• **Document text**
○ ○ ○ ○ ○
# Starting problems in cold weather



## NISMOTUNIN (Feb 10, 2004)

hello.. 
as u can see im new on this board... 
i currently owen a 95 maxima se with 214.000 miles on it and my question is when its cold and the car has been parked for about 3 or more hours... when i started it starts for about 2 sec and dies... the only way i can get it to start if i give it some gas....any ideas why it dies on cold starts???


----------



## NISMOTUNIN (Feb 10, 2004)

c'mon people...lol ... any ideas??


----------



## Imobejoas (Jul 4, 2003)

it just starts and then stalls out? any CEL?


----------



## NISMOTUNIN (Feb 10, 2004)

Imobejoas said:


> it just starts and then stalls out? any CEL?


yea its starts for 2 sec then dies... wats CEL?? sorry to ask


----------



## lefty (Feb 21, 2004)

CEL = Check Engine Light


----------



## hypmagic13 (Feb 21, 2004)

i have a 1990 nissan maxima that had the same problem. Apparently in my case, there were a few problems that caused this. 

1. Radiator fan turned on while the engine was still cold causing shutdown (replaced radiator fuse)
2. old battery that wasn't charging properly (new battery with high cold crank rating)
○ ○ ○ ○ ○
• **Data in this exercise**
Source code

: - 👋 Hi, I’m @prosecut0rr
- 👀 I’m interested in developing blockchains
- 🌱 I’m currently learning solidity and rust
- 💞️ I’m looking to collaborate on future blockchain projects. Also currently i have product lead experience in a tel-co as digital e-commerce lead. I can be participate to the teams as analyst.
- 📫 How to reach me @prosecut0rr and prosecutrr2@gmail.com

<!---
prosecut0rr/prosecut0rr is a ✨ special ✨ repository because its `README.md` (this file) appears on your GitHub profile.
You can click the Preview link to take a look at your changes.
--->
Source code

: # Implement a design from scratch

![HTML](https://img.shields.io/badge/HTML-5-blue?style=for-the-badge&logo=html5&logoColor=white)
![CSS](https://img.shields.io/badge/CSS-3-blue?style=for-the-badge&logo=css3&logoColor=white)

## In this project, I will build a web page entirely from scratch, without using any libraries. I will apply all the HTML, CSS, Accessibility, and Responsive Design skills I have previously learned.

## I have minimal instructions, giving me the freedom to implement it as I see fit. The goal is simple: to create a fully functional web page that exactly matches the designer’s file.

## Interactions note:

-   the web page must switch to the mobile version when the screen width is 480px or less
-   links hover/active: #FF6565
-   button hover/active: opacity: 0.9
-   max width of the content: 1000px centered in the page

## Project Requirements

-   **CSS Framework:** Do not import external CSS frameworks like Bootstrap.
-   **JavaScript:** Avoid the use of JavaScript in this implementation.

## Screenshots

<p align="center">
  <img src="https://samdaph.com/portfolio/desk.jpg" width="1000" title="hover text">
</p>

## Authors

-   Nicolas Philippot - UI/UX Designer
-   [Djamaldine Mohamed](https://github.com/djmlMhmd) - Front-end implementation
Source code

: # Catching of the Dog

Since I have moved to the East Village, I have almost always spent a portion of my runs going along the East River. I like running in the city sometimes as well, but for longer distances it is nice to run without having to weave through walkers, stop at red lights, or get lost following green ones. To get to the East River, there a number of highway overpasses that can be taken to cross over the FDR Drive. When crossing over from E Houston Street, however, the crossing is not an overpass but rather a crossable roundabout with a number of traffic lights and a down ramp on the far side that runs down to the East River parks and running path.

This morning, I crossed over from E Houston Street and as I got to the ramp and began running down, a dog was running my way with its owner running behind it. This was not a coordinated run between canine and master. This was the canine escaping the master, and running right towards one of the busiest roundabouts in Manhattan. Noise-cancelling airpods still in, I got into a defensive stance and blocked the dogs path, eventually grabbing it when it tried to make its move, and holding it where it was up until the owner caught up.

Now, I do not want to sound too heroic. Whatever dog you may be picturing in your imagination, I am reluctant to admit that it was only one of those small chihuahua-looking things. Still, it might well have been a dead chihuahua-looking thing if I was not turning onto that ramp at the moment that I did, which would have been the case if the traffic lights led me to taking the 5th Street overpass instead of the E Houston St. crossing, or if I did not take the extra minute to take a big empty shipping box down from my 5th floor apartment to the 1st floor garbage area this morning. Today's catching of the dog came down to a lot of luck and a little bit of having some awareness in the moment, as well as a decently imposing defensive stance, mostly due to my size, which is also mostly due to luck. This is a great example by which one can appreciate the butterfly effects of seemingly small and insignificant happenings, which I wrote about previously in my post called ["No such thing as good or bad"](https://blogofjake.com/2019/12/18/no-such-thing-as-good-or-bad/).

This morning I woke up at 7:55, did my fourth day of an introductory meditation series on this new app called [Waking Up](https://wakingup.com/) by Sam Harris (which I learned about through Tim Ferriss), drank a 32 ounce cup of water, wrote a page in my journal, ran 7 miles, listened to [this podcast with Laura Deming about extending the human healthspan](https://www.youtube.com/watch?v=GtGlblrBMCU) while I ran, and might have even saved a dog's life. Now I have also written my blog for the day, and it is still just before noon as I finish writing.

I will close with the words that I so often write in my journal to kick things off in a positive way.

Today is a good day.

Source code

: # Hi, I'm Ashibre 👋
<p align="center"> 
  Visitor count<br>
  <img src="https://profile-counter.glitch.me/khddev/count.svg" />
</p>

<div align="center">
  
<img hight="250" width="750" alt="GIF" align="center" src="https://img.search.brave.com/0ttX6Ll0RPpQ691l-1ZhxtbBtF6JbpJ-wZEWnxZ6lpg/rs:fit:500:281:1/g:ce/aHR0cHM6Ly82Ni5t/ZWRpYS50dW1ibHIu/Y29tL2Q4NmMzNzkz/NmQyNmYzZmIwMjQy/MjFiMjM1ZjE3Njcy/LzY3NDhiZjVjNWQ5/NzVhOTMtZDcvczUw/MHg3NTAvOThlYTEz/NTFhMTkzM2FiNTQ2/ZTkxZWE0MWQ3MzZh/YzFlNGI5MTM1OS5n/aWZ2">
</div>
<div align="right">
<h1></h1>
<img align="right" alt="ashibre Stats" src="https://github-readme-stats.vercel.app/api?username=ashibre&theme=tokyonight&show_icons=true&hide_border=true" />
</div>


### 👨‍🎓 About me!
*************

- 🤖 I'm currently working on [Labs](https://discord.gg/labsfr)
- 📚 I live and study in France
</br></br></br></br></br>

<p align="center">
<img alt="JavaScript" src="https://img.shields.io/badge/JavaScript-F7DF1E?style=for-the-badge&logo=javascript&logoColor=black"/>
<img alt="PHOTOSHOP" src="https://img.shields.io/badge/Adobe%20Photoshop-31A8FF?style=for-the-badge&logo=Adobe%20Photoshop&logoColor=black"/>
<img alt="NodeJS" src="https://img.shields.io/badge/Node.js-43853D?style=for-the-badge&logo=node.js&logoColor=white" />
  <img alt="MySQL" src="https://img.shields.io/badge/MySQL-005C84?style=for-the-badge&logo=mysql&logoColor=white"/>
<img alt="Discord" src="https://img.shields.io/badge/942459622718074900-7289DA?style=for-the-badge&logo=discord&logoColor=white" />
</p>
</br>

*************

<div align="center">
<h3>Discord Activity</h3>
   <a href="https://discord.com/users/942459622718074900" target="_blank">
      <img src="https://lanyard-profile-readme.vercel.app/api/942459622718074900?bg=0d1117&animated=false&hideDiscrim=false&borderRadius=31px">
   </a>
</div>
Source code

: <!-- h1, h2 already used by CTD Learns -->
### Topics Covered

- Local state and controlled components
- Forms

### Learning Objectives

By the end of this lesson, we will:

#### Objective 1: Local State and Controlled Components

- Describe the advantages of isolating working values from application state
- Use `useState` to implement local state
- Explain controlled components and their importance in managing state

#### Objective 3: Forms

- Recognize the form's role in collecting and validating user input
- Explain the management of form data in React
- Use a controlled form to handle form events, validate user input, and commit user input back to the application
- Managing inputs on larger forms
○ ○ ○ ○ ○
• **Set of tasks**
(1) Rewrite the stretch of the listing from the line containing "CTD Learns -->" through the end of the listing, replacing "user input" with "user data" and keeping everything else the same.
(2) Pick up the forum thread on cold-weather starting problems after its last line and extend it.

• **Numbered answers**
(1)
: <!-- h1, h2 already used by CTD Learns -->
### Topics Covered

- Local state and controlled components
- Forms

### Learning Objectives

By the end of this lesson, we will:

#### Objective 1: Local State and Controlled Components

- Describe the advantages of isolating working values from application state
- Use `useState` to implement local state
- Explain controlled components and their importance in managing state

#### Objective 3: Forms

- Recognize the form's role in collecting and validating user data
- Explain the management of form data in React
- Use a controlled form to handle form events, validate user data, and commit user data back to the application
- Managing inputs on larger forms

(2)
3. thermostat was malfunctioning. wouldn't open/close properly (new thermostat)

another problem could be water in the gas line that freezes up. try using gas line antifreeze when you fill up your gas to remove the water buildup.


----------



## BlueBOB (Jan 29, 2003)

check your plugs and your starter as well... if the plugs aren't giving a good spark it won't run so well and may cause a starting problem


----------



## NISMOTUNIN (Feb 10, 2004)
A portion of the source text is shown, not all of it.